I am looking for any kind of solution to properly get an IIS request such as https://stackoverflow.com/% and http://bing.com/% to not display a 400 Bad Request page, but display a custom error page similar to how http://google.com/% and http://facebook.com/% do (obviously those examples are not on IIS).
I believe I have tried setting all the applicable http.sys registry settings (AllowRestrictedChars, PercentUAllowed) per http://support.microsoft.com/kb/820129 but that has not helped. Setting AllowRestrictedChars and a custom 400 page has fixed urls such as https://stackoverflow.com/%12 but not /%.
This is blocked right in the IIS kernel level. As a test I pulled out every module in IIS so that it didn't even have a static page handler, and it still displayed the 400 error message.
I don't believe it's possible with IIS to get around that. The registry settings you mentioned are for other types of restricted characters. I haven't seen a lever to change that functionality.
What's your goal is avoiding that? It opens your attack surface wider, and I can't imagine a legit visitor being lost as a result of blocking incomplete URL escape sequences.
Update2: Here are three great links on this. Both Nazim Lala and Wade Hilmo from the IIS team have blogged about this because of discussion around your question. Also Scott Hanselman has a great post on the querystring part within .NET:
Update: I checked with a member of the IIS team to get an authoritative answer. He mentioned that the % is considered an unsafe character according to RFC 1738 (http://www.ietf.org/rfc/rfc1738.txt).
Here's the relevent text:
So IIS proactively blocks this up at the core level, a proactive security measure to minimize their attack surface.
The only way around this sounds like checking the URL before the IIS kernel can.
You'd need to send your dynamically generated links through a script to check them before forwarding your end-user on to that URL...
Barring that, you know this is the only situation where IIS won't handle it the way you want. So, by process of elimination, if you have an unhandled request you know what caused it.
Perhaps checking referrer in a custom 400 page would assist in narrowing down the source of the traffic?

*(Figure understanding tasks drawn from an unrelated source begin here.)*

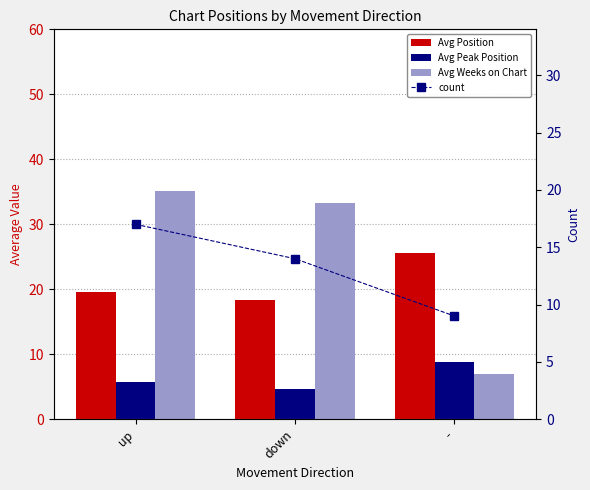

How many categories are shown in the chart?

3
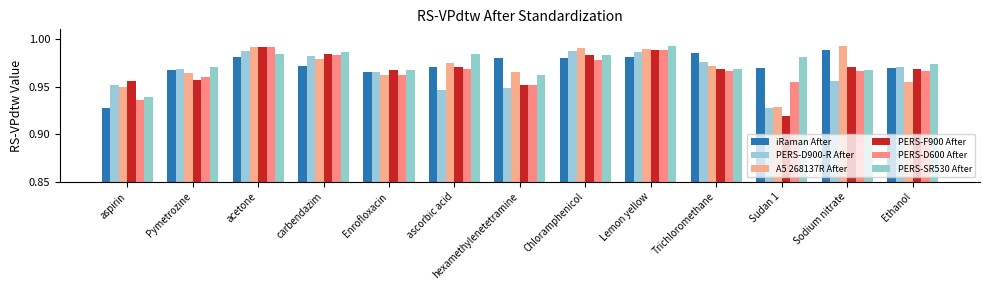

Is it true that PERS-D900-R After equals 0.6 at Ethanol?

False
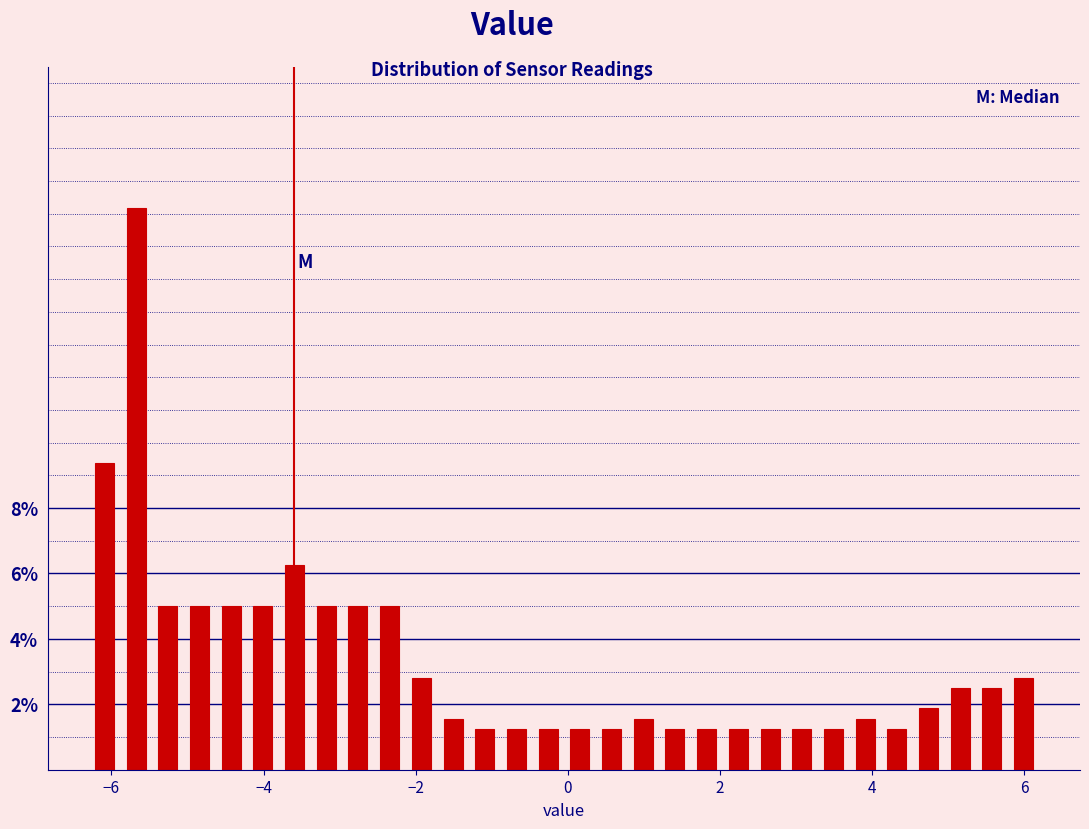

Around what value on the x-axis is the tallest bar? Give the approximate position of its centre, as read against the axis.

-5.6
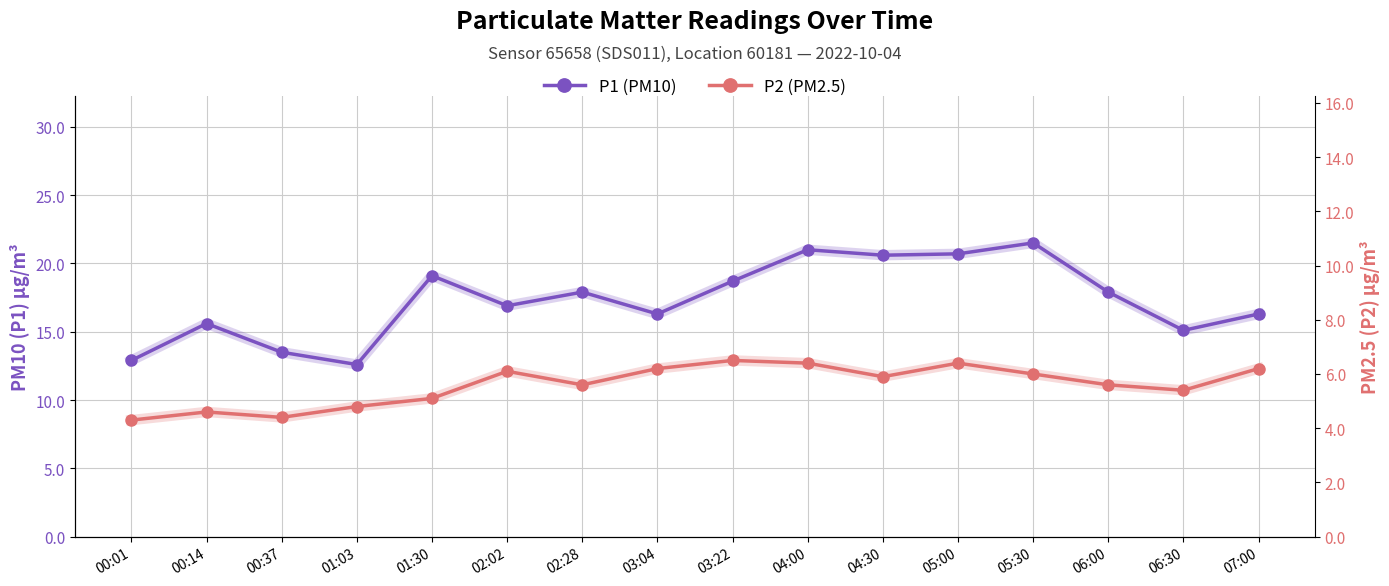

Count the number of data series in this chart.

2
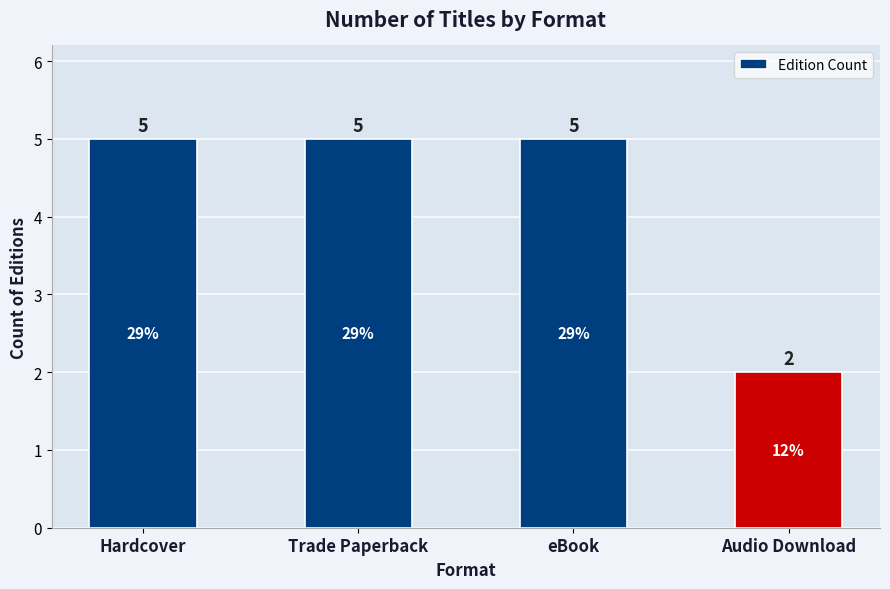

Reading left to right, list all the values displayed in this chart.

Hardcover=5	Trade Paperback=5	eBook=5	Audio Download=2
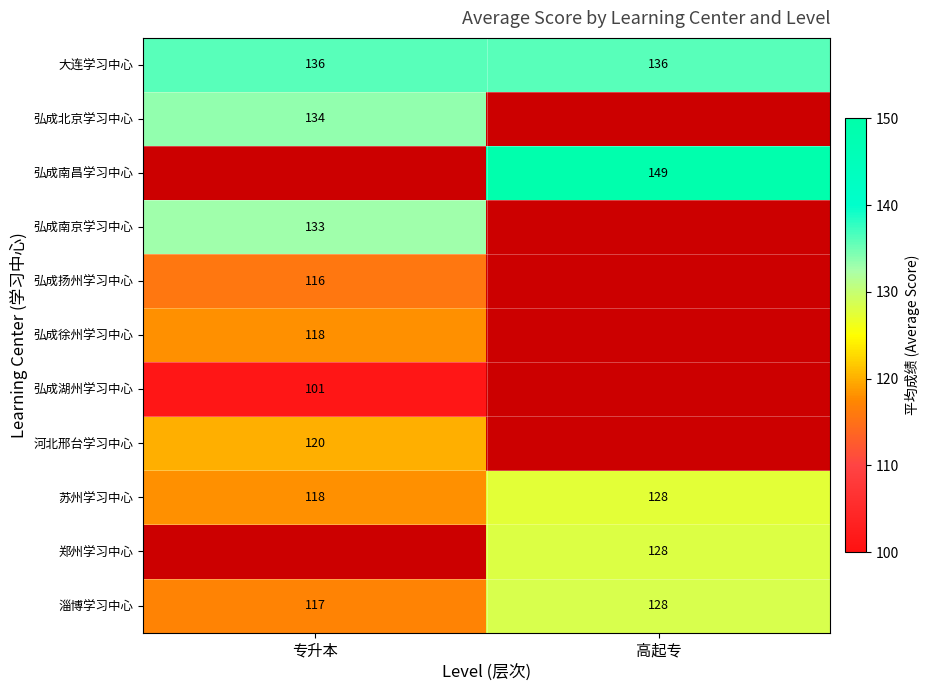

At which label does 淄博学习中心 reach its peak?

高起专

I can think of 3 possible ways
Change IIS to point to a custom page for 400 errors than it does normally
If this is unique to a specific web site in IIS, you can do something like this in the web.config:
<customErrors defaultRedirect="ErrorPage.aspx" mode="On">
<error statusCode="400" redirect="myCustom400Error.aspx" />
</customErrors>
Write an httpModule that inspects the incoming URLs and handles them
This post on the IIS forum indicates that HTTP 400 (Bad Request) are blocked by http.sys and don't make it to IIS which matches the links that @Scott Forsyth - MVP included on his original answer.
You can see a log of these requests under c:\Windows\System32\LogFiles\HTTPERR\
I don't know if you can configure the response page that is sent back to the user for these kind of error but since even Bing suffers from this issue I suspect that's either not possible or would require some horrible system hacks.